Passámos de uma sociedade obcecada pelo impacto de fake news produzidas por gente sem respeito pela verdade para uma humanidade focada nos laboratórios onde se procura a vacina para o covid-19. Enquanto não existir cura travamos uma batalha contra o tempo onde existem apenas três frentes para reduzir o aumento exponencial de mortos: o isolamento social, a resiliência dos profissionais do sistema de saúde e o rastreio generalizado da população. Nesta pandemia só nos serve a verdade dos factos e não há narrativa pós-moderna que sobreviva à necessidade de ciência para escapar à morte.
As medidas do Governo na sequência da declaração do Estado de Emergência determinaram, desde sexta-feira, três níveis de isolamento à semelhança de vários países europeus.

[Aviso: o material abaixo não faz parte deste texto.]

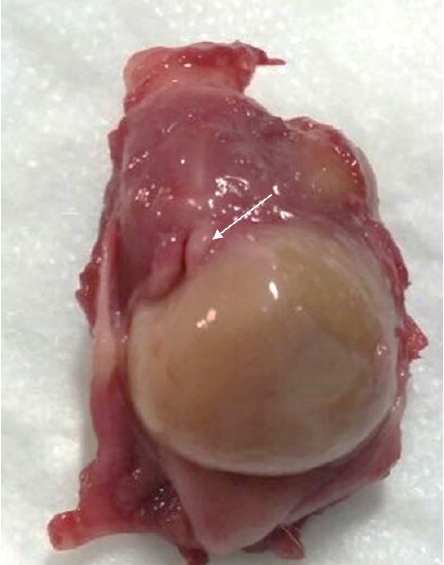
Figura 5. Fragmento de laringe, durante procedimento de necropsia, evidenciando massa de grandes dimensões causando compressão (seta) das cartilagens aritenóides.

Os infetados, ou em vigilância, pertencem ao nível com mais restrições para quem o fim do isolamento constitui um crime de desobediência. Num segundo nível estão os mais vulneráveis ao vírus, as pessoas com mais de 70 anos ou com doenças crónicas, a quem cabe o dever de ficar em casa para sua própria defesa. Para a restante população, fica o dever de recolhimento geral, seguindo os conselhos de higiene e distanciamento social uma vez que todas as pessoas, mesmo sem sintomas, podem ser portadoras do vírus.
Para já, ficam a faltar as medidas de rastreio generalizado a toda a população necessárias para identificar o real alcance da pandemia. Já foram elaborados rastreios na China e na Coreia do Sul, levantando dados sem os quais os cientistas estão cegos perante a expansão do vírus. Já se levantaram outras alternativas, mais expeditas mas menos fidedignas, como a sugerida em Israel onde se propôs a utilização do histórico do GPS dos telemóveis de infetados para identificar e mapear, por computação, por que ruas andou o vírus.
Na Europa, é inevitável que o silêncio das cidades invoque a crise de 2008; no entanto, existem profundas diferenças. Se dúvidas houvessem seriam dissipadas, tanto pelos apelos angustiados dos nossos três mil alunos Eramus impedidos de voltar, como pela onda de solidariedade na hotelaria e alojamento local disponibilizando quartos vazios para os profissionais de saúde, mas, sobretudo, pela violência dos números reportando centenas de mortes diárias em Itália, condensada na imagem de um engarrafamento de camiões carregados caixões às portas do cemitério de Bérgamo por motivo de sobrelotação.
O silêncio de 2008 decorreu de uma avaria no motor da economia. O abrandar de hoje é voluntário e serve para enfrentar uma doença; no entanto, terá impactos profundos nos empregos, sem certezas na duração nem garantias da nossa capacidade para manter viva uma economia com recurso ao teletrabalho. Todos os responsáveis no espaço da União Europeia parecem conscientes do risco económico, uma vez que já vieram a público repetir o mantra de Mario Draghi «faremos tudo o que for preciso», que, em 2012, só pecou por tardio.
Hoje vivemos de esperança. Temos esperança na ciência, na solidariedade entre todos, na sabedoria de quem lidera, na resiliência dos profissionais de saúde, mas acima de tudo, temos esperança que o silêncio termine e que as cidades voltem a não dormir.